• _To-do item_:
Copy out the text of every entry below exactly, line for line, and leave the pictures out of your answer.

• _Data supplied_:
/---
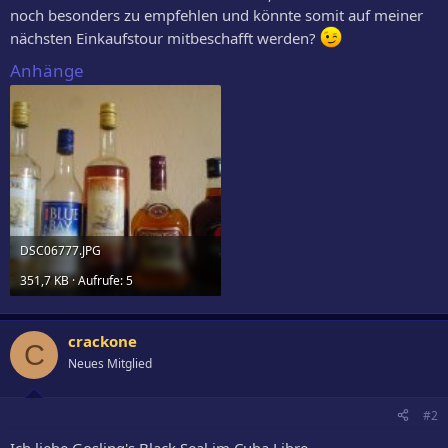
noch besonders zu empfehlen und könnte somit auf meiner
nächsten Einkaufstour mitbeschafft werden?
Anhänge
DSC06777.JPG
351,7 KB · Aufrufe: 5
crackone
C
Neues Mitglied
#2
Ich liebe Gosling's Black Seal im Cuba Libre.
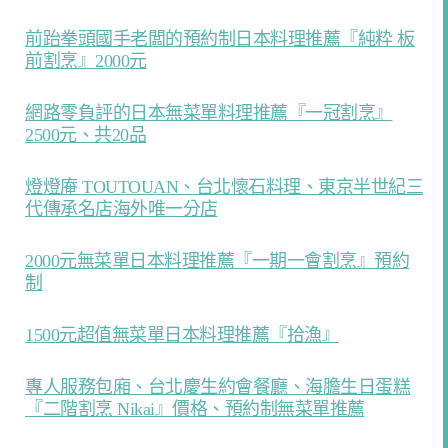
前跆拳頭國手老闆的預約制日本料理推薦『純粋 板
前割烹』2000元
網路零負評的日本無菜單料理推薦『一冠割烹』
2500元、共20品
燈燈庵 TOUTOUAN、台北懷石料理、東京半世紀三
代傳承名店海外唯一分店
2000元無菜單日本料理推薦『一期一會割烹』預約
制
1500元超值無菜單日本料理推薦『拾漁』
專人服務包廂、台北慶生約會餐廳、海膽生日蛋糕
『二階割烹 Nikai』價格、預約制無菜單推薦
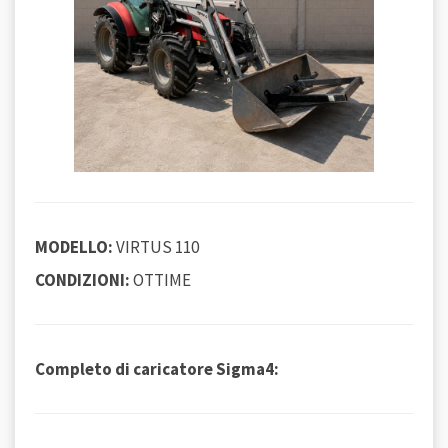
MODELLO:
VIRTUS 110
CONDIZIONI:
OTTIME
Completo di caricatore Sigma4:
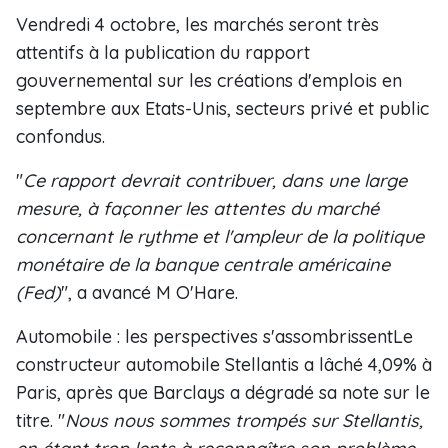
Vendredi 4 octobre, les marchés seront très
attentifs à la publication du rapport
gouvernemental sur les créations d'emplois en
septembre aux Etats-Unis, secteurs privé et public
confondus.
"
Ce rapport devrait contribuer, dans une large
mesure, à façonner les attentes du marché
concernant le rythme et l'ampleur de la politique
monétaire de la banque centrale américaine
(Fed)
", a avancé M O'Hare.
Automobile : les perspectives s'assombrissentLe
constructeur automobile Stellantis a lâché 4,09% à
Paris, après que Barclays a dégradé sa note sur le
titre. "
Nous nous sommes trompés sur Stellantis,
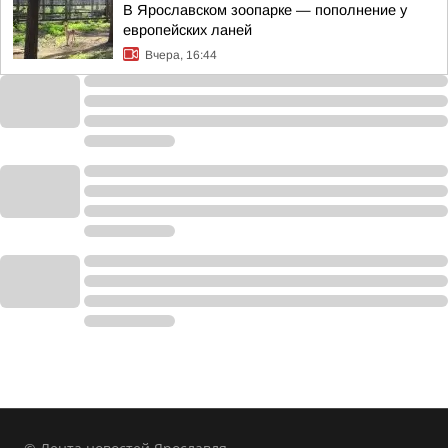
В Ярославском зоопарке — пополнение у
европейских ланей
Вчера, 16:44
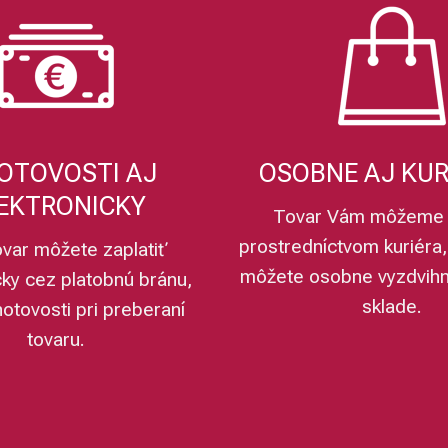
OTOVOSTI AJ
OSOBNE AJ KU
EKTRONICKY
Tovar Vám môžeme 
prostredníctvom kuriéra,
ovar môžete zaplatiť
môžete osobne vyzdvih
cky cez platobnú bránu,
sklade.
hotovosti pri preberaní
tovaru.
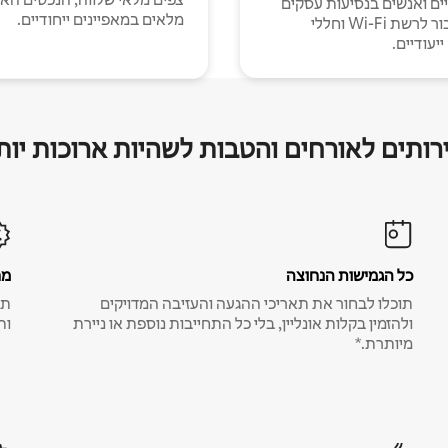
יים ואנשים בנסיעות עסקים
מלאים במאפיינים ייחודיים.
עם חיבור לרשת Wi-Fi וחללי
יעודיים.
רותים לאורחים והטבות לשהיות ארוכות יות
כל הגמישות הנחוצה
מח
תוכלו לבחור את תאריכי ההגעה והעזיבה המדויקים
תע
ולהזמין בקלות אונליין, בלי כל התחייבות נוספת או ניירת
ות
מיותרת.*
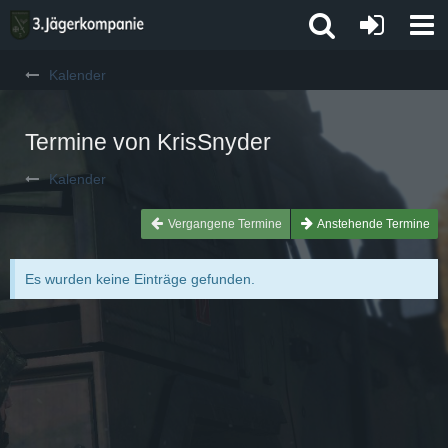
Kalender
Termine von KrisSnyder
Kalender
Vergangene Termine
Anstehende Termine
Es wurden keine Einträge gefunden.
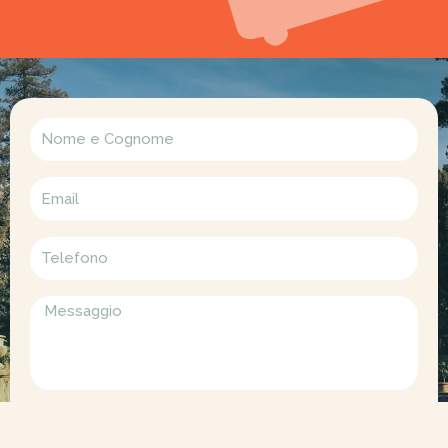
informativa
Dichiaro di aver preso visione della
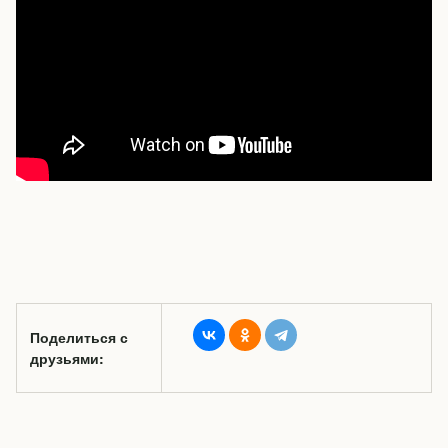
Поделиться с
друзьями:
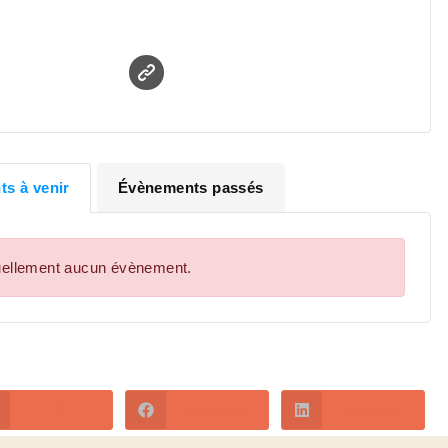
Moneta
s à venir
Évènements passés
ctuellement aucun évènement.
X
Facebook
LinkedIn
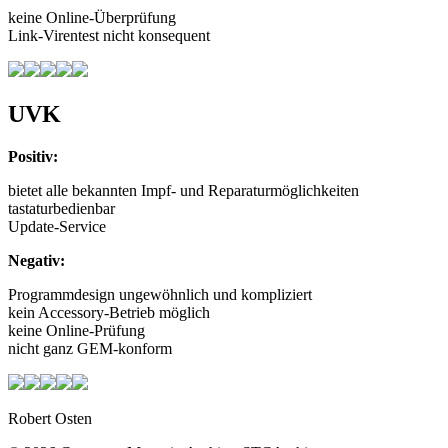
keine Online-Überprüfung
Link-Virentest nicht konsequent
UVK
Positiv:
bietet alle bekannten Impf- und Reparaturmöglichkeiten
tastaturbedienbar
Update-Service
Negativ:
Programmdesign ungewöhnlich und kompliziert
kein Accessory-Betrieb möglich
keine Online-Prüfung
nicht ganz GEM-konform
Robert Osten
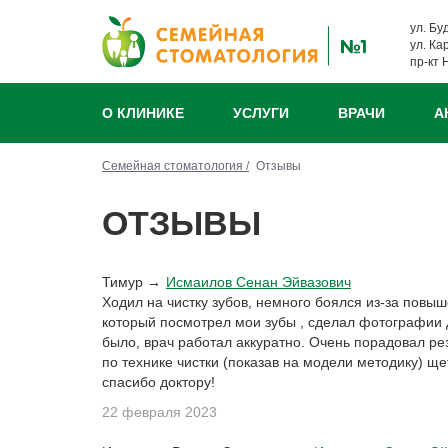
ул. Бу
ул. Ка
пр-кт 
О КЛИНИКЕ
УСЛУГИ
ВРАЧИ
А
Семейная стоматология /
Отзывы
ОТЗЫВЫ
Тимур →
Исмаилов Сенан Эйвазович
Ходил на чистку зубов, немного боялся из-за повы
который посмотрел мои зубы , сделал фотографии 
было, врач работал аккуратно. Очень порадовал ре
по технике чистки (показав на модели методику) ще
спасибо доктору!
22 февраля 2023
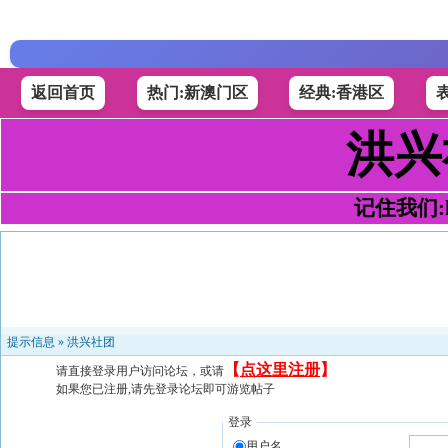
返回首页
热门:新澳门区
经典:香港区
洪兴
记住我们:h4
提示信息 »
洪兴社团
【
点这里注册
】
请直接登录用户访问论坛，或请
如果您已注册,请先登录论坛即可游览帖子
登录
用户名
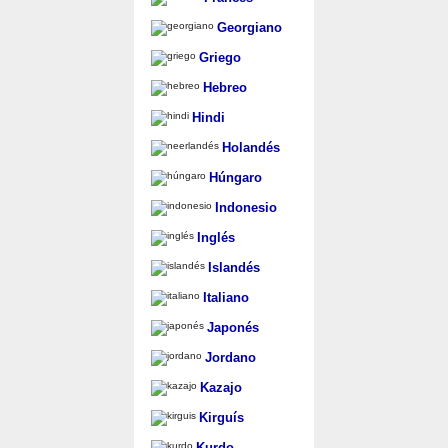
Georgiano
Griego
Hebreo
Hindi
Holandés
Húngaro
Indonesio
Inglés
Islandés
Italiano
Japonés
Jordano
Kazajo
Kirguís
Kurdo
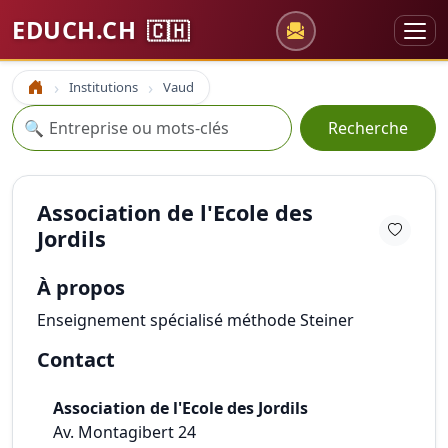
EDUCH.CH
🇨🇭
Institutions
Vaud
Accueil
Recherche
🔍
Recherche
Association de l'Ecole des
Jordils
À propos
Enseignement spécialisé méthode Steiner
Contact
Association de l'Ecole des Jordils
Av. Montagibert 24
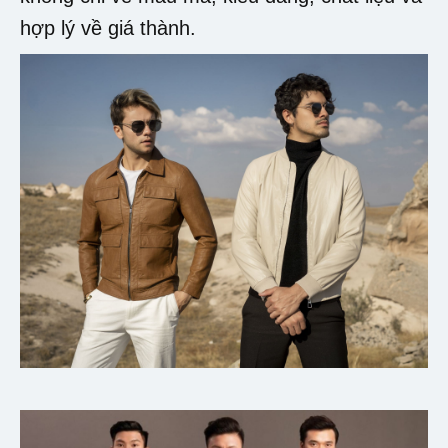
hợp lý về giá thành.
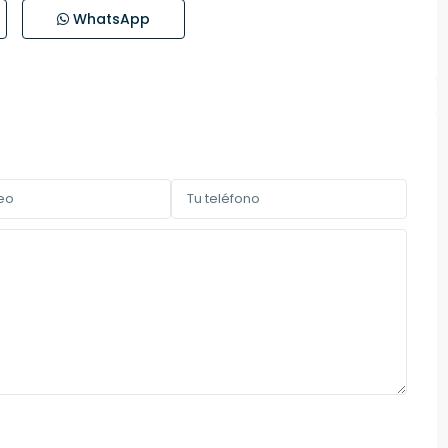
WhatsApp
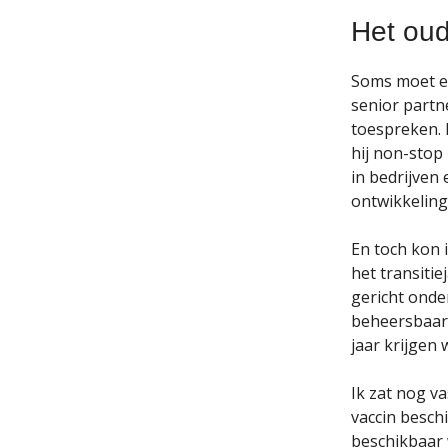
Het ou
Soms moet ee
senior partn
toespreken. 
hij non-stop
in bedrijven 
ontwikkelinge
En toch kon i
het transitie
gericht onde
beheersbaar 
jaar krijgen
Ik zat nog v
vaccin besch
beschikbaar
\---
• _Output of the exercise_:
noch besonders zu empfehlen und könnte somit auf meiner
nächsten Einkaufstour mitbeschafft werden?
Anhänge
DSC06777.JPG
351,7 KB · Aufrufe: 5
crackone
C
Neues Mitglied
#2
Ich liebe Gosling's Black Seal im Cuba Libre.
前跆拳頭國手老闆的預約制日本料理推薦『純粋 板
前割烹』2000元
網路零負評的日本無菜單料理推薦『一冠割烹』
2500元、共20品
燈燈庵 TOUTOUAN、台北懷石料理、東京半世紀三
代傳承名店海外唯一分店
2000元無菜單日本料理推薦『一期一會割烹』預約
制
1500元超值無菜單日本料理推薦『拾漁』
專人服務包廂、台北慶生約會餐廳、海膽生日蛋糕
『二階割烹 Nikai』價格、預約制無菜單推薦
MODELLO:
VIRTUS 110
CONDIZIONI:
OTTIME
Completo di caricatore Sigma4:
Vendredi 4 octobre, les marchés seront très
attentifs à la publication du rapport
gouvernemental sur les créations d'emplois en
septembre aux Etats-Unis, secteurs privé et public
confondus.
"
Ce rapport devrait contribuer, dans une large
mesure, à façonner les attentes du marché
concernant le rythme et l'ampleur de la politique
monétaire de la banque centrale américaine
(Fed)
", a avancé M O'Hare.
Automobile : les perspectives s'assombrissentLe
constructeur automobile Stellantis a lâché 4,09% à
Paris, après que Barclays a dégradé sa note sur le
titre. "
Nous nous sommes trompés sur Stellantis,
В Ярославском зоопарке — пополнение у
европейских ланей
Вчера, 16:44
OTOVOSTI AJ
OSOBNE AJ KU
EKTRONICKY
Tovar Vám môžeme 
prostredníctvom kuriéra,
ovar môžete zaplatiť
môžete osobne vyzdvih
cky cez platobnú bránu,
sklade.
hotovosti pri preberaní
tovaru.
יים ואנשים בנסיעות עסקים
מלאים במאפיינים ייחודיים.
עם חיבור לרשת Wi-Fi וחללי
יעודיים.
רותים לאורחים והטבות לשהיות ארוכות יות
כל הגמישות הנחוצה
מח
תוכלו לבחור את תאריכי ההגעה והעזיבה המדויקים
תע
ולהזמין בקלות אונליין, בלי כל התחייבות נוספת או ניירת
ות
מיותרת.*
Kalender
Termine von KrisSnyder
Kalender
Vergangene Termine
Anstehende Termine
Es wurden keine Einträge gefunden.
informativa
Dichiaro di aver preso visione della
Поделиться с
друзьями:
Moneta
s à venir
Évènements passés
ctuellement aucun évènement.
X
Facebook
LinkedIn
keine Online-Überprüfung
Link-Virentest nicht konsequent
UVK
Positiv:
bietet alle bekannten Impf- und Reparaturmöglichkeiten
tastaturbedienbar
Update-Service
Negativ:
Programmdesign ungewöhnlich und kompliziert
kein Accessory-Betrieb möglich
keine Online-Prüfung
nicht ganz GEM-konform
Robert Osten
ул. Бу
ул. Ка
пр-кт 
О КЛИНИКЕ
УСЛУГИ
ВРАЧИ
А
Семейная стоматология /
Отзывы
ОТЗЫВЫ
Тимур →
Исмаилов Сенан Эйвазович
Ходил на чистку зубов, немного боялся из-за повы
который посмотрел мои зубы , сделал фотографии 
было, врач работал аккуратно. Очень порадовал ре
по технике чистки (показав на модели методику) ще
спасибо доктору!
22 февраля 2023
返回首页
热门:新澳门区
经典:香港区
洪兴
记住我们:h4
提示信息 »
洪兴社团
【
点这里注册
】
请直接登录用户访问论坛，或请
如果您已注册,请先登录论坛即可游览帖子
登录
用户名
Georgiano
Griego
Hebreo
Hindi
Holandés
Húngaro
Indonesio
Inglés
Islandés
Italiano
Japonés
Jordano
Kazajo
Kirguís
Kurdo
EDUCH.CH
🇨🇭
Institutions
Vaud
Accueil
Recherche
🔍
Recherche
Association de l'Ecole des
Jordils
À propos
Enseignement spécialisé méthode Steiner
Contact
Association de l'Ecole des Jordils
Av. Montagibert 24
hợp lý về giá thành.
WhatsApp
Het ou
Soms moet ee
senior partn
toespreken. 
hij non-stop
in bedrijven 
ontwikkelinge
En toch kon i
het transitie
gericht onde
beheersbaar 
jaar krijgen
Ik zat nog v
vaccin besch
beschikbaar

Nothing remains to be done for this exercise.